Real-time measurement of the crystal violet adsorption behavior and interaction process at the silica–aqueous interface by near-field evanescent wave

Abstract

The interfacial adsorption and interaction of crystal violet (CV) at the silica–water interface was real-time measured based on a total-internal-reflection-induced near-field evanescent wave (TIR-NFEW). A silica optical fiber (SOF) was employed as a charged substrate for CV adsorption and as a light transmission waveguide for evanescent wave production for the investigation system.

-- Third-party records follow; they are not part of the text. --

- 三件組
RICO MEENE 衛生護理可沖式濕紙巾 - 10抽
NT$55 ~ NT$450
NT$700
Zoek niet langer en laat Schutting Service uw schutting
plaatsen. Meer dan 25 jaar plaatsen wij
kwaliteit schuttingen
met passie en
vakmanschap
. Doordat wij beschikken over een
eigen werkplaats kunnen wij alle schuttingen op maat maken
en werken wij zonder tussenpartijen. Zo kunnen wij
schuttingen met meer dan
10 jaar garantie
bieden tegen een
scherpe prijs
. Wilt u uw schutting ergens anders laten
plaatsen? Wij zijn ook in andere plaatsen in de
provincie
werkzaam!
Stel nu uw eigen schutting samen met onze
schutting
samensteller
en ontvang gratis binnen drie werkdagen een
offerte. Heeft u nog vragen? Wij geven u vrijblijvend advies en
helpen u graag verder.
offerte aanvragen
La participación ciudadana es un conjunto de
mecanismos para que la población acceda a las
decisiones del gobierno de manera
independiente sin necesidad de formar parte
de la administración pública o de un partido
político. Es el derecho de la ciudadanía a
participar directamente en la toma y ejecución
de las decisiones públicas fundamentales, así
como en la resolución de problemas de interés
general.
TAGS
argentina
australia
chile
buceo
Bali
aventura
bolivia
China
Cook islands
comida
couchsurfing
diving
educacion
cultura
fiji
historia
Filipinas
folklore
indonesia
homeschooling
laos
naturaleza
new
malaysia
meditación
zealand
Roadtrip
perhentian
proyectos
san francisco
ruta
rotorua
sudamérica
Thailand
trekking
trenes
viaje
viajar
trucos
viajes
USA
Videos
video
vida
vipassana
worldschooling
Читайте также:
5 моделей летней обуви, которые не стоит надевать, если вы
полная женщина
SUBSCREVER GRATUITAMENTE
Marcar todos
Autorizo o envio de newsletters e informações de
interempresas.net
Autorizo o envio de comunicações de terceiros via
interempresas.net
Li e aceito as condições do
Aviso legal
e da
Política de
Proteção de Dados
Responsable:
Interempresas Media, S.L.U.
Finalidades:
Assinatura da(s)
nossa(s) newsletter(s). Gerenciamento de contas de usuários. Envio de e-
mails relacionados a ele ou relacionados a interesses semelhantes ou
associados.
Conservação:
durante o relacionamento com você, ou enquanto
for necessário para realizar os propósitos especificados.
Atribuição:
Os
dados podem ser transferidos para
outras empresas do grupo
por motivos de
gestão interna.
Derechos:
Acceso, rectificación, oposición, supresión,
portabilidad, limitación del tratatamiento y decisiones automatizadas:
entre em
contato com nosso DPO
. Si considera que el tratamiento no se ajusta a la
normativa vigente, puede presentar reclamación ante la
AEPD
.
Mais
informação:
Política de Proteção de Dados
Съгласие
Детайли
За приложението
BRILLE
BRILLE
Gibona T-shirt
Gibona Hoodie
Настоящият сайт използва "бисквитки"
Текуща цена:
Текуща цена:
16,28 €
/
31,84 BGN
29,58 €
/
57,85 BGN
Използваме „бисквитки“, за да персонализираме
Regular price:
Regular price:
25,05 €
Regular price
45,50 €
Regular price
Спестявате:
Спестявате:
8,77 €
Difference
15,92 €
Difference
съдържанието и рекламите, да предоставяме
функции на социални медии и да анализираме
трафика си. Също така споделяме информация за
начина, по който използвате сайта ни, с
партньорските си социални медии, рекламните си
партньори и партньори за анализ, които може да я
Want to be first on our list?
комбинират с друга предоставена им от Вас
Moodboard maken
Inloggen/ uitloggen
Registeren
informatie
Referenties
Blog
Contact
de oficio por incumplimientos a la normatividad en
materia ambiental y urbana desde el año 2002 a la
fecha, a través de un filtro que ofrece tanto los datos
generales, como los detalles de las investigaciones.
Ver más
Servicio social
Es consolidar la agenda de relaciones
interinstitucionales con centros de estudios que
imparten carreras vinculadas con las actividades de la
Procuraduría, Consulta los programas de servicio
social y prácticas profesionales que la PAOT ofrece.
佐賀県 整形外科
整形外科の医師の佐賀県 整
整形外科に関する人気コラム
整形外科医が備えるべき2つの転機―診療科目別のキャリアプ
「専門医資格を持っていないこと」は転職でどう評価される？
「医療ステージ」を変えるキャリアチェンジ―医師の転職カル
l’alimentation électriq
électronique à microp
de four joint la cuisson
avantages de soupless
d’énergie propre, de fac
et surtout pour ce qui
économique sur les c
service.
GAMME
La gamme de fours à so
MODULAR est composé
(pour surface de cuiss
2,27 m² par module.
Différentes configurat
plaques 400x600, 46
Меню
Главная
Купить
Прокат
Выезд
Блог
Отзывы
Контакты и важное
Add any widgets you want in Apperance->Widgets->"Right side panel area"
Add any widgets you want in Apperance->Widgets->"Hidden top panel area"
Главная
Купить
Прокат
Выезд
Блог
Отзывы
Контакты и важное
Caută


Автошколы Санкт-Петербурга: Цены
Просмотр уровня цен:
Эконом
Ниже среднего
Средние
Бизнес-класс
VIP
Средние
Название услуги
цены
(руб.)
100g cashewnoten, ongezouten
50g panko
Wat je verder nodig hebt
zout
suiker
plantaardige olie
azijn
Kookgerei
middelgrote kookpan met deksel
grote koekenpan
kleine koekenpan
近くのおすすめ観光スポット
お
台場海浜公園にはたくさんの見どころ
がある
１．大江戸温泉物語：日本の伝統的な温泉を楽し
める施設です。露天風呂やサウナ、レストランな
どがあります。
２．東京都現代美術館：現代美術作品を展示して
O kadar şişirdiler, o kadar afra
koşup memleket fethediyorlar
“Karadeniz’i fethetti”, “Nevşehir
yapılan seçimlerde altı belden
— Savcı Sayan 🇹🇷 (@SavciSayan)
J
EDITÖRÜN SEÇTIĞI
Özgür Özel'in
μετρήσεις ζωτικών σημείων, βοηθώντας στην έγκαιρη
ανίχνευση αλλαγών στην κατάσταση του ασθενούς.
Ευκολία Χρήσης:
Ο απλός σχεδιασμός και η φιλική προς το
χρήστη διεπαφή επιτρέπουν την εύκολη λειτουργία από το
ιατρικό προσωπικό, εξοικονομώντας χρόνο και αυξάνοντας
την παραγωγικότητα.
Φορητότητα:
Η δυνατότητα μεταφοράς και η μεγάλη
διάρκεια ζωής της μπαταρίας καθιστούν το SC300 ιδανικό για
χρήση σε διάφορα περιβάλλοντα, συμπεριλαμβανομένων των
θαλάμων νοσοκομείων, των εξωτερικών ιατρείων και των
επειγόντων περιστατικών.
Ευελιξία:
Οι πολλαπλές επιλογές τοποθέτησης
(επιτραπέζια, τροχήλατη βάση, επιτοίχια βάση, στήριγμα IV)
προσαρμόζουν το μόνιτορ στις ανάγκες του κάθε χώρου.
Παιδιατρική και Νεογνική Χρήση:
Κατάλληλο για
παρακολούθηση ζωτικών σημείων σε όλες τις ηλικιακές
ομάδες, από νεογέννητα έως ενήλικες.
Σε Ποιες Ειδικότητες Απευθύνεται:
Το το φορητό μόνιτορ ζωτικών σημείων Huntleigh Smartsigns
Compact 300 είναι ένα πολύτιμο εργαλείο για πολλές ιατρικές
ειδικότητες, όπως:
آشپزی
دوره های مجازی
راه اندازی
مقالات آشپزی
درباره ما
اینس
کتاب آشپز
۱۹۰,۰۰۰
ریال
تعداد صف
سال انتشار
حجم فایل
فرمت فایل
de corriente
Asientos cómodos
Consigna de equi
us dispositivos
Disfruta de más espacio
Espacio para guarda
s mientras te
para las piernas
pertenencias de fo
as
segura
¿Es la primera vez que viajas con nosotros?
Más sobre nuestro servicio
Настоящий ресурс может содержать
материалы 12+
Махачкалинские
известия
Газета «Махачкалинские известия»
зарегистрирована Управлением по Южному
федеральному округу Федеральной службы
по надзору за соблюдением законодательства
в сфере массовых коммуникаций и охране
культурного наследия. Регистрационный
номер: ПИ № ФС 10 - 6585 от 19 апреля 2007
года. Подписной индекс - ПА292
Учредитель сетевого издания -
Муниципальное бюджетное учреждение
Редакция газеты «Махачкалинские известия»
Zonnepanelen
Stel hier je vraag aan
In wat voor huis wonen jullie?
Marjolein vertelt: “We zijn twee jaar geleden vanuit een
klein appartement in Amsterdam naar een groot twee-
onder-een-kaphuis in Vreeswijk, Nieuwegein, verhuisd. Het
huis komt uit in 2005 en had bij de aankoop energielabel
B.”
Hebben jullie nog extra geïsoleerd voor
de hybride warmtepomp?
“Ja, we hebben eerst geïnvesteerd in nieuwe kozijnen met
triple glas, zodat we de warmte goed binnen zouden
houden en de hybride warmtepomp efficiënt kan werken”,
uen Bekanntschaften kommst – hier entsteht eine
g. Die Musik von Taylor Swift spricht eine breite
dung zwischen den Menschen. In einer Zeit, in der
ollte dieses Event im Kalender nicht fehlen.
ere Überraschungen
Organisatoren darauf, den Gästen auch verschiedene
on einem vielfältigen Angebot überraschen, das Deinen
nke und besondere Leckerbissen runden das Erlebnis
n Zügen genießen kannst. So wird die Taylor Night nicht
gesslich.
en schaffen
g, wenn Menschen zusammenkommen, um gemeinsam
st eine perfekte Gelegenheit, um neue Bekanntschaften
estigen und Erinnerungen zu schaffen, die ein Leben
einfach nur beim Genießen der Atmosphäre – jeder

According to the change of evanescent wave intensity, the CV adsorption behavior could be real-time monitored at the silica–aqueous interface. The Langmuir adsorption model and two kinetic models were applied to obtain the related thermodynamic and kinetic data, including the adsorption equilibrium constant (K_ads) of (5.9 ± 1.5) × 10⁴ M⁻¹ and adsorption free energy (ΔG) of −21.6 ± 0.6 kJ mol⁻¹. Meanwhile, this method was shown to be able to isolate the elementary processes of adsorption and desorption under steady-state conditions, and gave an adsorption rate constant (k_a) and desorption rate constant (k_d) of 2089 ± 6.96 M min⁻¹ and 0.35 ± 0.0012 min⁻¹ for a 15 rpm flow rate. The surface interaction process was revealed and the adsorption mechanism proposed by a molecular orientation adsorption model with three-stage-concentration, indicating that CV first adsorbed on Si–O⁻ sites through electrostatic attraction, then on Si–OH sites through hydrogen bonding, and lastly on the surface through van der Waals forces with different CV concentrations. This study can provide a molecular-level interpretation of CV adsorption and provides important insights into how CV adsorption can be controlled at the silica–water interface.